__What is expected__: Exact copies of all the entries are required, and no pictures should appear in them.

Entries taken from a collection

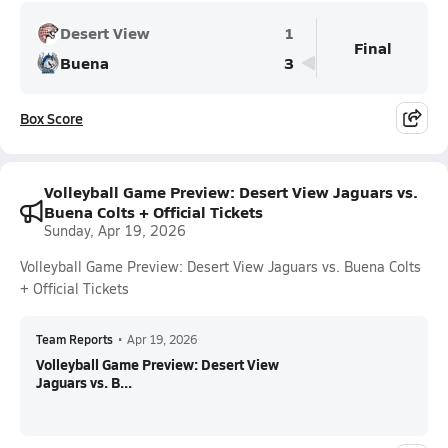
Desert View
1
Final
Buena
3
Box Score
Volleyball Game Preview: Desert View Jaguars vs.
Buena Colts + Official Tickets
Sunday, Apr 19, 2026
Volleyball Game Preview: Desert View Jaguars vs. Buena Colts
+ Official Tickets
Team Reports
•
Apr 19, 2026
Volleyball Game Preview: Desert View
Jaguars vs. B...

__Your solution__:
Desert View
1
Final
Buena
3
Box Score
Volleyball Game Preview: Desert View Jaguars vs.
Buena Colts + Official Tickets
Sunday, Apr 19, 2026
Volleyball Game Preview: Desert View Jaguars vs. Buena Colts
+ Official Tickets
Team Reports
•
Apr 19, 2026
Volleyball Game Preview: Desert View
Jaguars vs. B...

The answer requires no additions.